Cumhurbaşkanı Recep Tayyip Erdoğan ile Amerikan Başkanı Donald Trump’ın görüşmesi sonrası o kadar çok yorum yazısı yazıldı ki, hepsini takip etmek zordu. Ben dahil çok sayıda isim bu işi yaptı. İçeriği hakkında çok az şey bildiğimiz görüşme hakkında bazılarımız “Tarihi” veya “Milat niteliğinde” diyen yorumlar getirdi, bazıları işi “Türk-Amerikan ilişkileri tezkere öncesi döneme geri dönüyor”a kadar getirdi.
Ama diyorum ya, bu yorumların temeli olması gereken bilgiler hiçbirimizde yoktu. En fazla bildiğimiz görüşme öncesi 24 dakikalık basın toplantısında Amerikan Başkanının söyledikleriydi.

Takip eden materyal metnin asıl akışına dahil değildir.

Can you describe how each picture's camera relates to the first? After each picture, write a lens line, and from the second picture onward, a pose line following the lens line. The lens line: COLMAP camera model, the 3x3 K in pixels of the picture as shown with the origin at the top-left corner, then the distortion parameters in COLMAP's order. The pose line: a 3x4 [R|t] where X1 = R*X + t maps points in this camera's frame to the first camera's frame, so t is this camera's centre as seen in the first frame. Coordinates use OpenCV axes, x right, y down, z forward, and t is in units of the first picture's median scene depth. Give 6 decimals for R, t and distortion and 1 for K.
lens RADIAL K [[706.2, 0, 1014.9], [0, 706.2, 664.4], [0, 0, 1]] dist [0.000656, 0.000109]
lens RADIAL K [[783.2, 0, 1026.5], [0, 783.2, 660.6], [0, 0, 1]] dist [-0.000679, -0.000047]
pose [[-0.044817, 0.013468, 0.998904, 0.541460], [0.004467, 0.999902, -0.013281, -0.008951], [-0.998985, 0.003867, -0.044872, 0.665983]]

10Haber’in dün bu görüşmeyle ilgili yayınladığı haber, görüşmenin içeriğine ilişkin belki Cumhurbaşkanı Erdoğan’ın uçakta gazetecilerin soruları sonrası daha geniş bilgi verebileceğine ilişkin bir temenniyle bitiyordu. Çünkü Türk heyeti görüşmenin hemen ardından uçağa binmiş İstanbul’a doğru yola çıkmıştı.

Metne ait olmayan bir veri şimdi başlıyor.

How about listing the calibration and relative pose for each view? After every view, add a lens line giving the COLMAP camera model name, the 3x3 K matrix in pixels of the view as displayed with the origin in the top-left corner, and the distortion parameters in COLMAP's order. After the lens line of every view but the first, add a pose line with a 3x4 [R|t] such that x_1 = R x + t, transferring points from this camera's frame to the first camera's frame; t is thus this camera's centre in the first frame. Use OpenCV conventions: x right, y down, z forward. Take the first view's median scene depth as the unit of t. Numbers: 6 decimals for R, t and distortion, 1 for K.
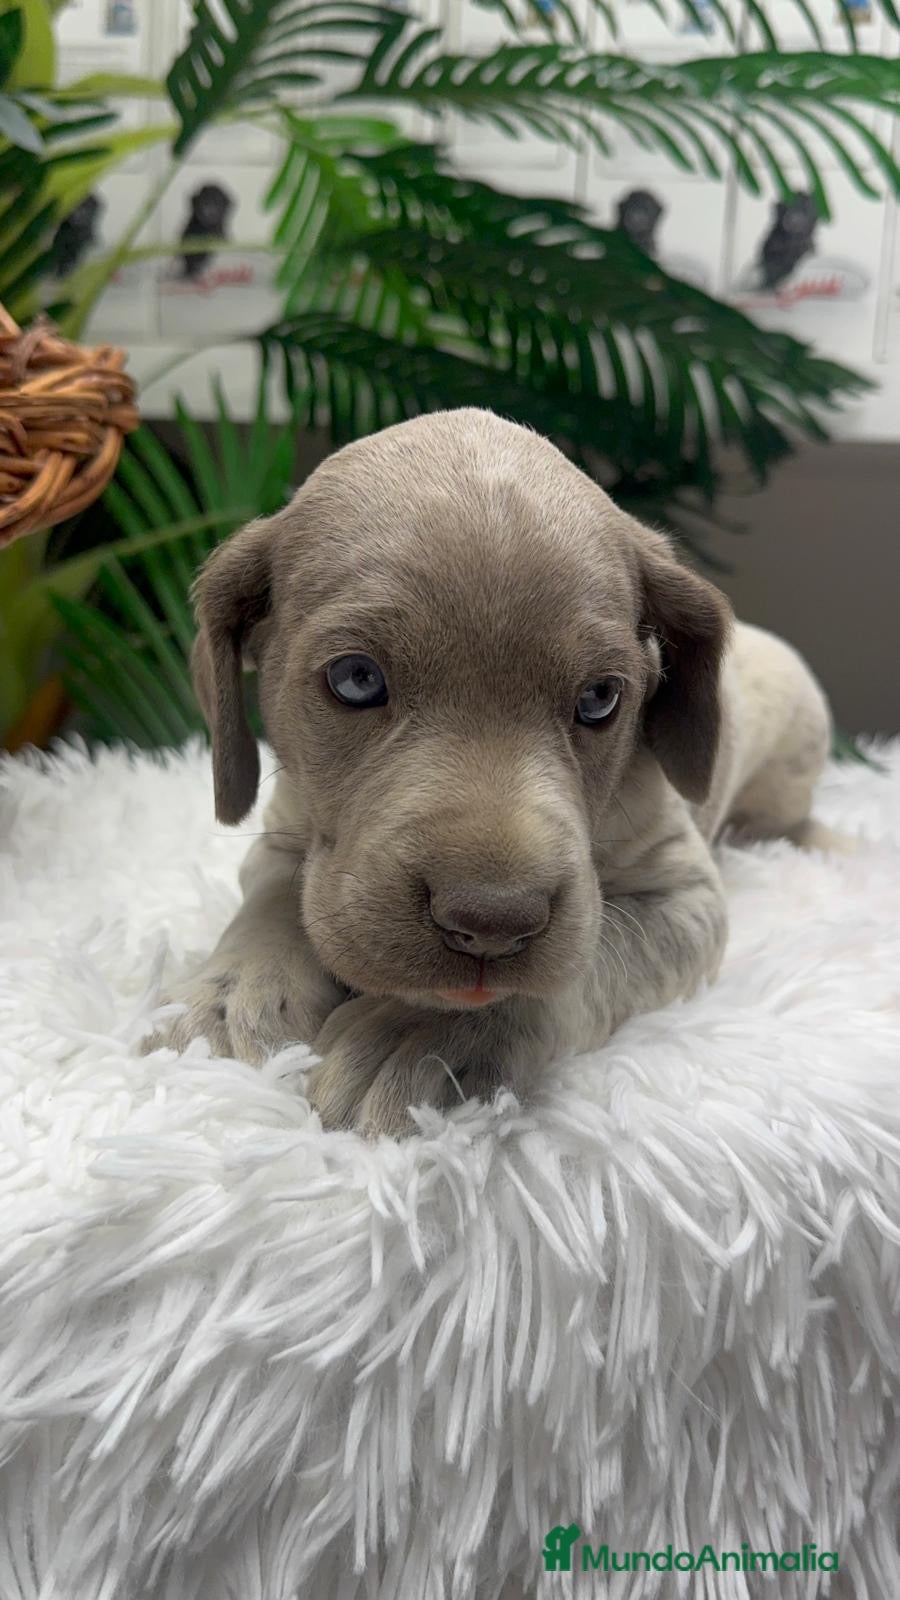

Ama heyhat, uçaktaki gazeteciler Cumhurbaşkanı Erdoğan’a hemen hemen hiçbir şey sormadılar dönüş yolunda.
Uçaktan gelen fotoğrafta Cumhurbaşkanı Erdoğan’ın etrafında 20 gazeteci sayıyorum ben. Bazıları genel yayın yönetmeni sıfatlı, hepsi üst düzey isimler. Ve bu isimler anlaşılan Erdoğan-Trump görüşmesini hiç merak etmiyorlar.
Dönünce yazdıkları yazıları okudum bazılarının, hiçbir bilgiye dayanmadan yazmaya devam etmişler.
Mesleğimiz adına üzülmemek elde değil.